Humphrey et son petit groupe de collaborateurs new-yorkais se plongent alors dans l'étude de toutes les sources disponibles aux quatre coins du monde, compilant ainsi ce que les Nations Unies se plaisent à appeler « la documentation la plus complète jamais rassemblée sur la question des droits de l'homme ».

Après quoi le travail de rédaction commence. Humphrey trouve le calme nécessaire à son entreprise au Lido Beach Hotel, où sa femme et lui séjournent avec un minimum de bagage.
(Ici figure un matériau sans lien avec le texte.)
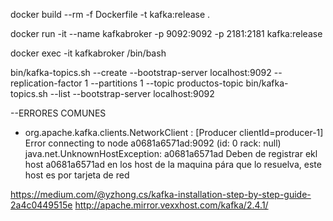 docker build --rm -f Dockerfile  -t kafka:release .

docker run -it --name kafkabroker -p 9092:9092 -p 2181:2181 kafka:release

docker exec -it kafkabroker /bin/bash

bin/kafka-topics.sh --create --bootstrap-server localhost:9092 --replication-factor 1 --partitions 1 --topic productos-topic
bin/kafka-topics.sh --list --bootstrap-server localhost:9092

--ERRORES COMUNES

* org.apache.kafka.clients.NetworkClient   : [Producer clientId=producer-1] Error connecting to node a0681a6571ad:9092 (id: 0 rack: null) java.net.UnknownHostException: a0681a6571ad
    Deben de registrar ekl host a0681a6571ad en los host de la maquina pára que lo resuelva, este host es por tarjeta de red 



https://medium.com/@yzhong.cs/kafka-installation-step-by-step-guide-2a4c0449515e
http://apache.mirror.vexxhost.com/kafka/2.4.1/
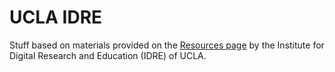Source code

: # UCLA IDRE

Stuff based on materials provided on the [Resources page][idre] by the Institute for Digital Research and Education (IDRE) of UCLA.


[idre]: http://statistics.ats.ucla.edu/stat/r/
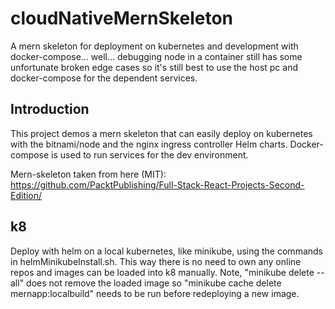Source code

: # cloudNativeMernSkeleton
A mern skeleton for deployment on kubernetes and development with docker-compose... well... debugging node in a container still has some unfortunate broken edge cases so it's still best to use the host pc and docker-compose for the dependent services.

## Introduction
This project demos a mern skeleton that can easily deploy on kubernetes with the bitnami/node and the nginx ingress controller Helm charts.
Docker-compose is used to run services for the dev environment.

Mern-skeleton taken from here (MIT): https://github.com/PacktPublishing/Full-Stack-React-Projects-Second-Edition/

## k8
Deploy with helm on a local kubernetes, like minikube, using the commands in helmMinikubeInstall.sh.
This way there is no need to own any online repos and images can be loaded into k8 manually.
Note, "minikube delete --all" does not remove the loaded image so "minikube cache delete mernapp:localbuild" needs to be run before redeploying a new image.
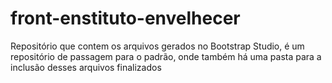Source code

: # front-enstituto-envelhecer
Repositório  que contem os arquivos gerados no Bootstrap Studio, é um repositório de passagem para o padrão, onde também há uma pasta para a inclusão desses arquivos finalizados

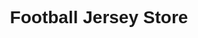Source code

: <!DOCTYPE html>
<html lang="en">
<head>
    <meta charset="UTF-8">
    <meta name="viewport" content="width=device-width, initial-scale=1.0">
    <title>Jersey Store</title>
    <style>
        body {
            font-family: Arial, sans-serif;
            text-align: center;
        }
        .container {
            display: grid;
            grid-template-columns: repeat(5, 1fr);
            gap: 20px;
            padding: 20px;
        }
        .jersey {
            border: 1px solid #ddd;
            padding: 10px;
            border-radius: 10px;
        }
        .jersey img {
            width: 100px;
            height: 100px;
        }
        .size-chart {
            display: none;
            position: fixed;
            top: 50%;
            left: 50%;
            transform: translate(-50%, -50%);
            background: white;
            padding: 20px;
            border: 1px solid #000;
        }
    </style>
</head>
<body>
    <h1>Football Jersey Store</h1>
    <div class="container">
        <script>
            const jerseys = [
                {team: "Real Madrid", img: "real_madrid.jpg"},
                {team: "Barcelona", img: "barcelona.jpg"},
                {team: "Manchester United", img: "man_united.jpg"},
                {team: "Liverpool", img: "liverpool.jpg"},
                {team: "Bayern Munich", img: "bayern.jpg"},
                {team: "Brazil", img: "brazil.jpg"},
                {team: "Argentina", img: "argentina.jpg"},
                {team: "France", img: "france.jpg"},
                {team: "Portugal", img: "portugal.jpg"},
                {team: "Italy", img: "italy.jpg"}
            ];
            
            jerseys.forEach(jersey => {
                document.write(`
                    <div class='jersey'>
                        <img src='${jersey.img}' alt='${jersey.team} Jersey'>
                        <h3>${jersey.team}</h3>
                        <button onclick="showSizeChart('${jersey.team}')">Buy Now</button>
                    </div>
                `);
            });
        </script>
    </div>
    
    <div id="sizeChart" class="size-chart">
        <h2>Select Size</h2>
        <p id="selectedJersey"></p>
        <button onclick="goToAddressPage('M')">M</button>
        <button onclick="goToAddressPage('S')">S</button>
        <button onclick="goToAddressPage('L')">L</button>
        <button onclick="goToAddressPage('XL')">XL</button>
        <br><br>
        <button onclick="closeSizeChart()">Close</button>
    </div>
    
    <script>
        function showSizeChart(team) {
            document.getElementById("selectedJersey").innerText = "Jersey: " + team;
            document.getElementById("sizeChart").style.display = "block";
        }
        function closeSizeChart() {
            document.getElementById("sizeChart").style.display = "none";
        }
        function goToAddressPage(size) {
            const team = document.getElementById("selectedJersey").innerText.replace("Jersey: ", "");
            window.location.href = `delivery.html?team=${encodeURIComponent(team)}&size=${encodeURIComponent(size)}`;
        }
    </script>
</body>
</html>
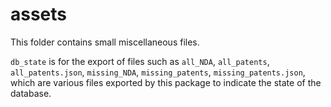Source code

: # assets

This folder contains small miscellaneous files.

`db_state` is for the export of files such as `all_NDA`, `all_patents`, `all_patents.json`, `missing_NDA`, `missing_patents`, `missing_patents.json`, which are various files exported by this package to indicate the state of the database.
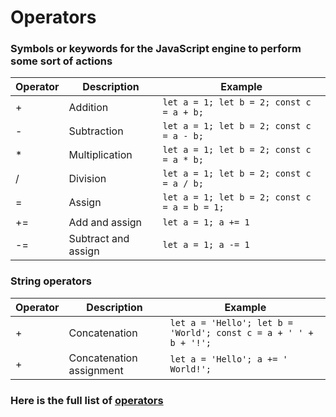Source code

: # Operators

### Symbols or keywords for the JavaScript engine to perform some sort of actions

| Operator | Description | Example |
| - | - | - |
| + | Addition | `let a = 1; let b = 2; const c = a + b;` |
| - | Subtraction | `let a = 1; let b = 2; const c = a - b;` |
| * | Multiplication | `let a = 1; let b = 2; const c = a * b;` |
| / | Division | `let a = 1; let b = 2; const c = a / b;` |
| = | Assign | `let a = 1; let b = 2; const c = a = b = 1;` |
| += | Add and assign | `let a = 1; a += 1` |
| -= | Subtract and assign | `let a = 1; a -= 1` |

### String operators

| Operator | Description | Example |
| - | - | - |
| + | Concatenation | `let a = 'Hello'; let b = 'World'; const c = a + ' ' + b + '!';` |
| + | Concatenation assignment | `let a = 'Hello'; a += ' World!';`|

### Here is the full list of [operators](https://www.w3schools.com/jsref/jsref_operators.asp)
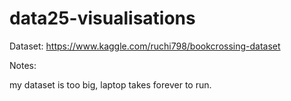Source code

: # data25-visualisations

Dataset: https://www.kaggle.com/ruchi798/bookcrossing-dataset

Notes:

my dataset is too big, laptop takes forever to run.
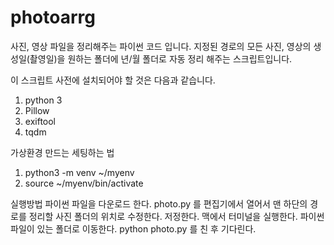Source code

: # photoarrg
사진, 영상 파일을 정리해주는 파이썬 코드 입니다.
지정된 경로의 모든 사진, 영상의 생성일(촬영일)을
원하는 폴더에 년/월 폴더로 자동 정리 해주는 스크립트입니다.

이 스크립트 사전에 설치되어야 할 것은 다음과 같습니다.
1. python 3
2. Pillow
3. exiftool
4. tqdm

가상환경 만드는 세팅하는 법
1. python3 -m venv ~/myenv
2. source ~/myenv/bin/activate

실행방법
파이썬 파일을 다운로드 한다.
photo.py 를 편집기에서 열어서 맨 하단의 경로를 정리할 사진 폴더의 위치로 수정한다.
저정한다.
맥에서 터미널을 실행한다.
파이썬 파일이 있는 폴더로 이동한다.
python photo.py 를 친 후 기다린다.
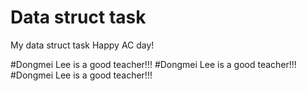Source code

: # Data struct task

My data struct task
Happy AC day!

#Dongmei Lee is a good teacher!!!
#Dongmei Lee is a good teacher!!!
#Dongmei Lee is a good teacher!!!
Une fois terminée, sa version préliminaire (rédigée dans un langage clair) énumère presque 50 droits et libertés liés aux aspects humain, politique, culturel, économique et social de la personne.

Ce point de départ essentiel est atteint en juin 1947. Pendant l'année qui suit, assistée de Humphrey, Mme Roosevelt dirige la Commission des droits de l'homme dans l'élaboration d'un document prêt à être soumis à diverses instances en vue de la réunion d'automne de l'ONU à Paris. La tâche est loin d'être aisée. Outre le choc des personnalités et des idées, le contexte politique international se fait de plus en plus complexe alors que la guerre froide se profile à l'horizon.

Le gouvernement canadien n'apprécie pas outre mesure les travaux de la Commission. Le contenu du document est perçu comme vague, permissif et nécessitant un examen plus approfondi. On estime également qu'il empiète sur les champs de compétence des provinces. Sans compter qu'on se pose des questions sur la pertinence de dire aux Canadiens ce qu'ils savent déjà au sujet des droits de l'homme et de dicter au monde ce dont une bonne partie de ses dirigeants ferait fi de toute façon.

De fait, à Paris, le Canada s'abstient au moment de ratifier la déclaration devant le comité.

Prochaine étape : le grand vote de l'Assemblée générale. On s'attend à ce que ceux qui suivront le Canada dans sa décision de s'abstenir soient l'Afrique du Sud et l'Union soviétique, flanquée de ses satellites. Une minorité plutôt indésirable, selon la délégation présente aux Nations Unies.

Il faut faire marche arrière. À son corps défendant, le conseil des ministres autorise ses représentants à se ranger du côté de l'écrasante majorité des États qui appuient la Déclaration universelle des droits de l'homme.

Selon les propos de Mary Ann Glendon, professeure de droit à l'Université Harvard, la déclaration trace, courageusement, une nouvelle voie en faveur des droits de l'homme en présentant une vision de la liberté qui s'inscrit dans la sécurité sociale, équilibrée par des responsabilités, enracinée dans le respect de la dignité humaine et protégée par la primauté du droit. Elle affirme : « Les droits qui y sont enchâssés s'appliquent à tout le monde, partout dans le monde. »

Tout bilan relatif à la Déclaration universelle doit prendre en compte sa portée considérable ainsi que l'imperfection de sa mise en œuvre. D'impressionnants progrès ont été faits dans le domaine des droits de la personne, dont plusieurs découle de la Déclaration; cependant, de graves abus sont encore régulièrement commis.

En fin de compte, conclut Glendon, c'est à nous qu'il appartient de décider de poursuivre (ou de gâcher) la voie que nous ont tracée Humphrey, Roosevelt et « d'autres grandes femmes et grands hommes qui se sont acharnés à faire naître des droits universels au milieu des cendres de terribles injustices ».